Monday, July 21, 2014

"Silver Linings Playbook"



As my previous review of “Manic” posited, mental illness is a subject that has a somewhat complicated history in cinematic depictions, particularly in Hollywood. Most of the time, mental illnesses such as bipolar disorder, dissociative identity disorder and paranoia are simplified, reduced to more spectacular symptoms in order to make them easily recognizable. Usually, characters suffering from mental illness will either be villains whose disabilities make them frightening and alien (usually serial killers), quirky oddballs whose disabilities make them endearing and funny or, most loathsomely, Magical Mentally Disabled People whose disabilities can remind “normal” people of the essential things in life and help them become better people.
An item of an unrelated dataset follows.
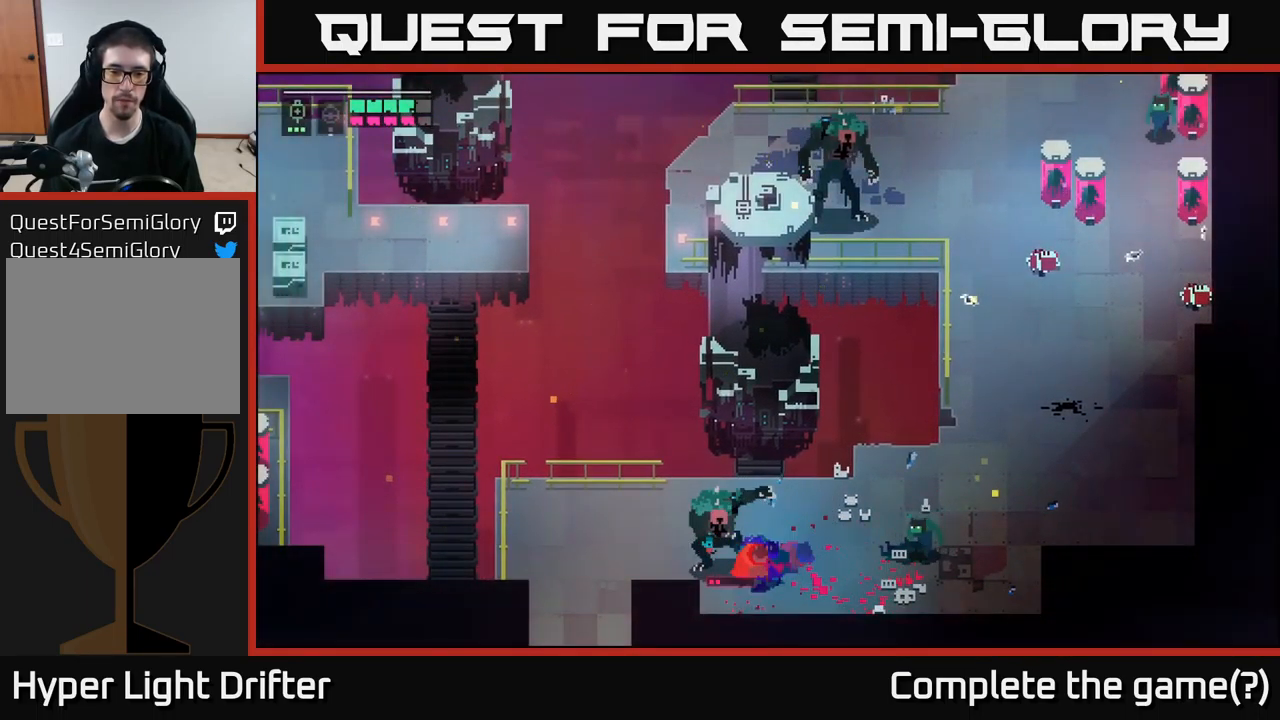
{"buttons": ["X"], "left_stick": "up-left", "right_stick": "center", "events": [[83, "left_stick", "down-left"], [133, "X", "down"], [183, "left_stick", "center"], [233, "left_stick", "left"], [267, "X", "up"], [450, "X", "down"], [500, "left_stick", "up-left"]]}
My point is that very few American films treat mental illness seriously and accurately. And I don’t blame them. I myself suffer from Asperger’s Syndrome along with obsessive anxieties. To properly express what it’s like to live with those things is difficult enough for a sufferer like me, so it’s perfectly understandable that non-sufferers would prefer to simplify things.

 
The challenge David O. Russell’s “Silver Linings Playbook” gives itself is to find a balance between accessibility and complexity, to give a more honest depiction of mental illness than your average Hollywood film all while remaining true to traditional romantic dramedy codes and structure. This balance is achieved by a distinct separation of tasks: The settings, plot structure, situations and character arcs provide Hollywood camouflage to enable the acting, dialogue, camera movements and editing to convey the characters’ problems in an accurate manner. The script provides the sugarcoating, the people provide the bittersweet heart.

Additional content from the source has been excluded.